I’ve been thinking a lot about how creativity feels like something inside us waiting to overflow—like a mind that grows beyond its boundaries. In one of my recent pieces, I explore that as literally as I can: a vase shaped like an open head, its mouth a jagged rim that bleeds into bloom. That contrast—vessel and flower—is where thought becomes feeling, and private inner life becomes visible emotion.

"VASE" Red & Orange Floral Art Poster
For me, the artwork functions as a kind of symbolic head: open at the top, porous, ready to pour out what lives inside—dreams, memories, sensory fragments I collect over time. The jagged, almost tooth-like rim seems at first like a barrier or a mouth shut tight, but instead of words or aggression, it releases soft petals, tendrils, blooming forms.
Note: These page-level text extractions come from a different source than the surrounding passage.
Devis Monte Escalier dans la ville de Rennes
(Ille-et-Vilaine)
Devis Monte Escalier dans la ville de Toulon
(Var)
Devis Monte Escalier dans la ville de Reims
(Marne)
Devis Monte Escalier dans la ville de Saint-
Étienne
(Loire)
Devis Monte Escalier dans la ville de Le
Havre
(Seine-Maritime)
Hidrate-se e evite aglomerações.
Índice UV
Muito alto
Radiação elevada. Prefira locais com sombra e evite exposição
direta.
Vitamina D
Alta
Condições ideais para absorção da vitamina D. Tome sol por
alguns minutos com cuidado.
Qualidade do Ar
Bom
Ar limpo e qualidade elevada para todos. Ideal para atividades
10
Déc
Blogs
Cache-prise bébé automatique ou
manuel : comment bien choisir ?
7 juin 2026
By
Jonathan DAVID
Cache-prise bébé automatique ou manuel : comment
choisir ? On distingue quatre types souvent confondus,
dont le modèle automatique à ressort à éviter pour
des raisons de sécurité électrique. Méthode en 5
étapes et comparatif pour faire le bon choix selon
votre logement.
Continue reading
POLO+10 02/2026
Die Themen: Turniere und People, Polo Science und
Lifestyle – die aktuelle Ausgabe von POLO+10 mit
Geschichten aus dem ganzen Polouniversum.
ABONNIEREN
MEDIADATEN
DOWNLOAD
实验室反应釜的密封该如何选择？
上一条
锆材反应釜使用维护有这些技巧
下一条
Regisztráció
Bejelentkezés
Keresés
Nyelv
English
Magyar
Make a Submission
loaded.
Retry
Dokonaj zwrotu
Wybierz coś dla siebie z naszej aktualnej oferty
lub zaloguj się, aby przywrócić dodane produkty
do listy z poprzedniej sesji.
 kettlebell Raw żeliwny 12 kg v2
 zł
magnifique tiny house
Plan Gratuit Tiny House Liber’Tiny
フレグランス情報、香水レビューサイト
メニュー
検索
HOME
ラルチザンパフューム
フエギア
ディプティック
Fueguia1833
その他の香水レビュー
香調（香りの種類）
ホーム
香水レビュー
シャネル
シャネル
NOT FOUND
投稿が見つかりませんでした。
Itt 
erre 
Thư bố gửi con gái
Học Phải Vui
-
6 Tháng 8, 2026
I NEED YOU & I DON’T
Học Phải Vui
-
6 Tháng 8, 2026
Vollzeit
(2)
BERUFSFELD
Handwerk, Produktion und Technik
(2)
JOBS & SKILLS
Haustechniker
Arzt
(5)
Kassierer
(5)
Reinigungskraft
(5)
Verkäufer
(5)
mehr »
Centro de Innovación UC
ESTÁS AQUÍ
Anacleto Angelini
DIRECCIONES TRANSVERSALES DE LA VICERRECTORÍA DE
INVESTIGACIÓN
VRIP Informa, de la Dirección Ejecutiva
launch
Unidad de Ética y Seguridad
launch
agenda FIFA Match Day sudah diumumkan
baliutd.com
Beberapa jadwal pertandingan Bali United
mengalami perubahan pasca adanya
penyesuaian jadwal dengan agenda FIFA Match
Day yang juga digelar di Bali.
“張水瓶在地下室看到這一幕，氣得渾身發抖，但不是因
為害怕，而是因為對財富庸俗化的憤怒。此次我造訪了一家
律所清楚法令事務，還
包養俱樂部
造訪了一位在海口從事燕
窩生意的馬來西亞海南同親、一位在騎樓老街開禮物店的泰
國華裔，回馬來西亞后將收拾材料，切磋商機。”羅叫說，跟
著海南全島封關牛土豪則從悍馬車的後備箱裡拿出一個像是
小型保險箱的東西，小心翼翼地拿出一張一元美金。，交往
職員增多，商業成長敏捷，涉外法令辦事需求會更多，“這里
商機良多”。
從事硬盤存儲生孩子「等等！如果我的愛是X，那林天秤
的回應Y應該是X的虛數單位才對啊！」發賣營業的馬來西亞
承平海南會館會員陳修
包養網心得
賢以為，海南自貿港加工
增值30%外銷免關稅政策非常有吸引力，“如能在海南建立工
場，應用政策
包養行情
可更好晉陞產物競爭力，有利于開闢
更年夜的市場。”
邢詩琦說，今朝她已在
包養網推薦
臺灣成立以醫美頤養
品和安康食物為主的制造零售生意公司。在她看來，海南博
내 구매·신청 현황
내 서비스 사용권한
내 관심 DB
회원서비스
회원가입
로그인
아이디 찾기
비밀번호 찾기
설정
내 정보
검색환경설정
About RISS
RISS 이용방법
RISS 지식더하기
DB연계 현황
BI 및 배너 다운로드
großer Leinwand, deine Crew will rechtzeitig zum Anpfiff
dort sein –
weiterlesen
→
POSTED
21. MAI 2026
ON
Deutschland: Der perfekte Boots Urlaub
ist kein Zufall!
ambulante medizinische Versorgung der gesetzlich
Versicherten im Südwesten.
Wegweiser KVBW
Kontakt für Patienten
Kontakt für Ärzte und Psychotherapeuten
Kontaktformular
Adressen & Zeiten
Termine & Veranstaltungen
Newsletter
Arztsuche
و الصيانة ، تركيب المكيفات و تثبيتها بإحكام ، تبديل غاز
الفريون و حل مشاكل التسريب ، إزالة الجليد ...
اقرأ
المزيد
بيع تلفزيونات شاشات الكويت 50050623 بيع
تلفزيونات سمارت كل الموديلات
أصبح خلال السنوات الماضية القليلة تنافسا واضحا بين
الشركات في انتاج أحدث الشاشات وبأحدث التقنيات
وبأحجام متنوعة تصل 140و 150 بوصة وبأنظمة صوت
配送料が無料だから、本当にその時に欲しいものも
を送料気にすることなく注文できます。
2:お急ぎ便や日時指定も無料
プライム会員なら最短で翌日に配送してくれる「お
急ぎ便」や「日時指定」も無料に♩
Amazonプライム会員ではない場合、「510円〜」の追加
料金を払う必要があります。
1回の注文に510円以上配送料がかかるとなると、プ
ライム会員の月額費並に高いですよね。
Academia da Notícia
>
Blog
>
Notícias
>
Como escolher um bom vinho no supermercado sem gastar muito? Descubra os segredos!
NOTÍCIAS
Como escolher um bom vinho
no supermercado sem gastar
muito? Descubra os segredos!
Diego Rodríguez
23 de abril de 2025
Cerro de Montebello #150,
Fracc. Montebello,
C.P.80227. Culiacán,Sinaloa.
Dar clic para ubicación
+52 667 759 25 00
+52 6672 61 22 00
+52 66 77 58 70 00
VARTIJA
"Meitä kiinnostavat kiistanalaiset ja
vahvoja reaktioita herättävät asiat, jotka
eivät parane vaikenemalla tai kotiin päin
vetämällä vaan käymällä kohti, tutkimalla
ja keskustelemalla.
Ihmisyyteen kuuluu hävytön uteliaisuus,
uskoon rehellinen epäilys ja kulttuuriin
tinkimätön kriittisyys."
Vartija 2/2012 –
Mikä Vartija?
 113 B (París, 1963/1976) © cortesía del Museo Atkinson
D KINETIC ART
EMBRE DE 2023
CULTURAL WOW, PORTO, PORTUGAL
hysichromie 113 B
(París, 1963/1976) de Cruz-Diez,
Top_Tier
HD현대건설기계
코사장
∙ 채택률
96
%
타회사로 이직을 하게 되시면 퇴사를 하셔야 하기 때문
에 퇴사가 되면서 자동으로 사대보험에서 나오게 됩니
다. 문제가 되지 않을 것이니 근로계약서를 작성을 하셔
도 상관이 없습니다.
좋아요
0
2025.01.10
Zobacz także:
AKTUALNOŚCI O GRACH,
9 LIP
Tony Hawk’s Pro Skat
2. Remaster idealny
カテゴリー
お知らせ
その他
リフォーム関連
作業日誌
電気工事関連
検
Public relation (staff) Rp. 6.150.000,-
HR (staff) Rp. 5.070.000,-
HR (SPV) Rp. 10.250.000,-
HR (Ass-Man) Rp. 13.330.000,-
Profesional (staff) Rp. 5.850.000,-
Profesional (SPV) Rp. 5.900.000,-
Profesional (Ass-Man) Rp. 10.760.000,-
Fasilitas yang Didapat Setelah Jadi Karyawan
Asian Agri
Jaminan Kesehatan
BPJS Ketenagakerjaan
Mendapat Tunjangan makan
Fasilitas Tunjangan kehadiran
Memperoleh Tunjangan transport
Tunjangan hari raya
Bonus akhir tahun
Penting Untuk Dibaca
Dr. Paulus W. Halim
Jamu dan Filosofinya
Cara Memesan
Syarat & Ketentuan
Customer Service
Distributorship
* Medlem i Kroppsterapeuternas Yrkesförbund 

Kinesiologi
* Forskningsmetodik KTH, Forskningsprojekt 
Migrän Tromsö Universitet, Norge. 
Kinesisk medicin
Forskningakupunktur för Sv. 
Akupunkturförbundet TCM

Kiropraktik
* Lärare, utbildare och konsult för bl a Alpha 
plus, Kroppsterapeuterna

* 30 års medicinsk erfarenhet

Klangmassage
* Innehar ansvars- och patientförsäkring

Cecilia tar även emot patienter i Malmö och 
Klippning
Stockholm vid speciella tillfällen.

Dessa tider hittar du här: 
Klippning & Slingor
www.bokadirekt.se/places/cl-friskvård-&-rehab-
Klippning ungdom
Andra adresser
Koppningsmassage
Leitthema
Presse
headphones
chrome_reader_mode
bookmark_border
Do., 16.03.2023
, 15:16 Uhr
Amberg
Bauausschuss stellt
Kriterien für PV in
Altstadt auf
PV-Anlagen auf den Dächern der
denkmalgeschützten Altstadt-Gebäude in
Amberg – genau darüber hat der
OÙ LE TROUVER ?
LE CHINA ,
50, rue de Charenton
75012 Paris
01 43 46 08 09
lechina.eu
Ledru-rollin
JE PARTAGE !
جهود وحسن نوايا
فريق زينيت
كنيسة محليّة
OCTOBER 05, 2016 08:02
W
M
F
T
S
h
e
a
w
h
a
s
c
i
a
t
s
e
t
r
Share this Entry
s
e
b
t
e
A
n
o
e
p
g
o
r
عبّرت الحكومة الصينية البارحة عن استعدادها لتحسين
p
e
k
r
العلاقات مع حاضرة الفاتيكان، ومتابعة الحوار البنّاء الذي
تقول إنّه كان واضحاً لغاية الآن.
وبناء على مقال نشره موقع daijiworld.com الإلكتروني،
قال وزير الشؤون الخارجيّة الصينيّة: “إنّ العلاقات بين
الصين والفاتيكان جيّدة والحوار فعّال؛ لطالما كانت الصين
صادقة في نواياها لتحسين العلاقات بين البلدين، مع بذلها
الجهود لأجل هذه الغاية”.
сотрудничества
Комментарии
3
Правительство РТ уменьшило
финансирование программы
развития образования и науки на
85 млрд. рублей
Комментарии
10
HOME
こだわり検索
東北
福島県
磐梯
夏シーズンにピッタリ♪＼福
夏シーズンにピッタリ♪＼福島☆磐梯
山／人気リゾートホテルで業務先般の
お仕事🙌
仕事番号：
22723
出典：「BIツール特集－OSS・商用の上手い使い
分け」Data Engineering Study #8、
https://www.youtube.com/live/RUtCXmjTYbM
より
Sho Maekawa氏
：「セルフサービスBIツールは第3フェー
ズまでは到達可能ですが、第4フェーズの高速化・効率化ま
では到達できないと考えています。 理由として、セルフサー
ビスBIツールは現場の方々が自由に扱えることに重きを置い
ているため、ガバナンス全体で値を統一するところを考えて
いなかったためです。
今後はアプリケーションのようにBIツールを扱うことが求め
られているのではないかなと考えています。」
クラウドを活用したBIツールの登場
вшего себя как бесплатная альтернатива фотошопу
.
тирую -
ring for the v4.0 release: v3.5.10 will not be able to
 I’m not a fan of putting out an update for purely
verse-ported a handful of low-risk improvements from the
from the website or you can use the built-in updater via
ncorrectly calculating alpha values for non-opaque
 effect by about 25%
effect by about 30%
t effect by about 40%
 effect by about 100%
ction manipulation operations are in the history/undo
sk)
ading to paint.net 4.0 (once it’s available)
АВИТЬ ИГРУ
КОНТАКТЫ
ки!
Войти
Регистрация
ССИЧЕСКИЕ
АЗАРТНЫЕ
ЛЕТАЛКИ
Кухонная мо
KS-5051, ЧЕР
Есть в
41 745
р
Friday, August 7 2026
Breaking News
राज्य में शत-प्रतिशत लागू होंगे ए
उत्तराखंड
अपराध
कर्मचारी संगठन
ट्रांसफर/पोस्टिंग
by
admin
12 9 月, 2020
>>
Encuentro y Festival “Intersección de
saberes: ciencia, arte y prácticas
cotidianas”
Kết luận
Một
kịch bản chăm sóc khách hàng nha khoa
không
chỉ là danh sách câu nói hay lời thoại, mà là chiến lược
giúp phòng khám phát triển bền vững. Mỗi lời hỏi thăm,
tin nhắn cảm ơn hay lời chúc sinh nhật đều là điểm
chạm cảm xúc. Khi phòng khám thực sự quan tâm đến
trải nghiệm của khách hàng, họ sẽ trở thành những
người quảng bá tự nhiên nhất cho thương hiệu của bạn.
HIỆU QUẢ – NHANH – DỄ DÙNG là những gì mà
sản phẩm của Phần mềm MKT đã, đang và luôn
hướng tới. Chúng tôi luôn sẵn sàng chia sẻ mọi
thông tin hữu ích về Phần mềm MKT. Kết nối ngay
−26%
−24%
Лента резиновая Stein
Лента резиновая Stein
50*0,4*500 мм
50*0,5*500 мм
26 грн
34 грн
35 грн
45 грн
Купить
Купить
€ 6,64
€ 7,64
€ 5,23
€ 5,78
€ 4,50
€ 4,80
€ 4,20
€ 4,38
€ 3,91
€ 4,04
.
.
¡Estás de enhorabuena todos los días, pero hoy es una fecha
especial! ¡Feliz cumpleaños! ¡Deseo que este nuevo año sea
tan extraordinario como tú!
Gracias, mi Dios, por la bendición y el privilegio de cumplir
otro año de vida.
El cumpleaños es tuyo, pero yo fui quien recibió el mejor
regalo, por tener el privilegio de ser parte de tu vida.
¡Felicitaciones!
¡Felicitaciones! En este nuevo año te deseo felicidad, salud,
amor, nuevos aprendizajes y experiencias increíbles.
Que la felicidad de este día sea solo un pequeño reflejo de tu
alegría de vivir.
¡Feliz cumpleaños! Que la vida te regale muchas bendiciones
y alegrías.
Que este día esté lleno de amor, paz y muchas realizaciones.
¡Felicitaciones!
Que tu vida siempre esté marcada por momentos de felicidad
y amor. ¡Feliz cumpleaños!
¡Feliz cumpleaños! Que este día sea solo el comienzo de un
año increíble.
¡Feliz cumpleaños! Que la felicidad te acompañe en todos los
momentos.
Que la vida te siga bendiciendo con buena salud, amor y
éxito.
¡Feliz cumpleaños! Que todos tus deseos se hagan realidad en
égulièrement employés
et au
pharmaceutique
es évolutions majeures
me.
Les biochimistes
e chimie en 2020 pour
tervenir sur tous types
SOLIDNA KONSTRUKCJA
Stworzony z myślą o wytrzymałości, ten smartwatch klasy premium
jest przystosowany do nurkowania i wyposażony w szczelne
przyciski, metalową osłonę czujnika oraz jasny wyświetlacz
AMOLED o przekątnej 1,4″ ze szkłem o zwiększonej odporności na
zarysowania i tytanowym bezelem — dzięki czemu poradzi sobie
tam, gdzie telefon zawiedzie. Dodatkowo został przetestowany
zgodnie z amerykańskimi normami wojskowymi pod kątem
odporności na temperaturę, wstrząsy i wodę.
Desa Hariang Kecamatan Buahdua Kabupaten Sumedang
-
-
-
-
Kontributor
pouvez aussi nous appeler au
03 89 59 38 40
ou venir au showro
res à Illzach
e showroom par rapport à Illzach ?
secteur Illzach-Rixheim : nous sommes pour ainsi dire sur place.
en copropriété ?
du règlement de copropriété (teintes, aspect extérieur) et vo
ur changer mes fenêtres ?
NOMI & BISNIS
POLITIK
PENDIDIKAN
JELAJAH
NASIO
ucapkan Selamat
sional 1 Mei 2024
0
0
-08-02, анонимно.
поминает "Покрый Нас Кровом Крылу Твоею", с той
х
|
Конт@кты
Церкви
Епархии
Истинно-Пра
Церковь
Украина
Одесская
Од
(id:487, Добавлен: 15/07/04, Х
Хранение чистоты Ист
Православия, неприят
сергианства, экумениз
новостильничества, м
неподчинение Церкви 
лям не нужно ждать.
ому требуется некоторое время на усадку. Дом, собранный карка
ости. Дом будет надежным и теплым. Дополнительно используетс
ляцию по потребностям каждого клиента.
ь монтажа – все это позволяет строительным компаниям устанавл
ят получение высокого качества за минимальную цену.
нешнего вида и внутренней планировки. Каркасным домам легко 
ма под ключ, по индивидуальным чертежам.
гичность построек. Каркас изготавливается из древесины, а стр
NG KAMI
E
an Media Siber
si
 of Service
It’s less a shout than a slow exhale.
I think that rim speaks to the tension between thinking and speaking. The lines are rough, uneven—perhaps a boundary between inner silence and outward expression. But instead of spoken language, what spills is floral speech: delicate, visual poetry that communicates without shouting. The mouth becomes a garden.
This duality—how the inside world becomes outward, and vice versa—is a recurring theme for me. And in this vase-head piece, blooming forms replace speech; softness becomes communication.
Flowers, vines, shapes—they speak in color and movement. They don’t argue. They don’t demand attention. They invite it. The bright reds, oranges, and pastel hues gather around the open vessel in a kind of visual melody, suggesting that vulnerability and gentleness carry their own strength.

I often think about emotional expression in our hyper-stimulated world. Sometimes the expectation is for loudness, for words to carry weight—yet so many of us find safety in softer modes. Here, the mouth in the vase isn’t aggressive—it’s simply absent. And in its absence, it allows flowers to bloom anyway, to speak.
This piece is not about the vessel keeping things in, but about giving shape to what wants to be let out. It’s a physical rendering of how creativity often rushes out when we create space for it. The jagged rim is imperfect, open, and somehow protective—a paradox that feels deeply honest to me. It says: “I may be fractured, but I allow emergence.”
Visually, the vase fills almost the entire frame, and the flowers expand to touch the edges. There’s a fullness to it—not overwhelming, but balanced. It’s intentional: the vessel and what emerges should feel connected, inseparable. I want it to feel alive, breathing, layered.
The gentle curves and rhythmic shapes speak to how emotional life isn’t always linear—it’s haptic, cyclical, intuitive. The open head becomes a metaphor for emotional receptivity and release. It’s a reminder that what we hold inside can transform into something generous, beautiful, and healing—even when our edges feel rough.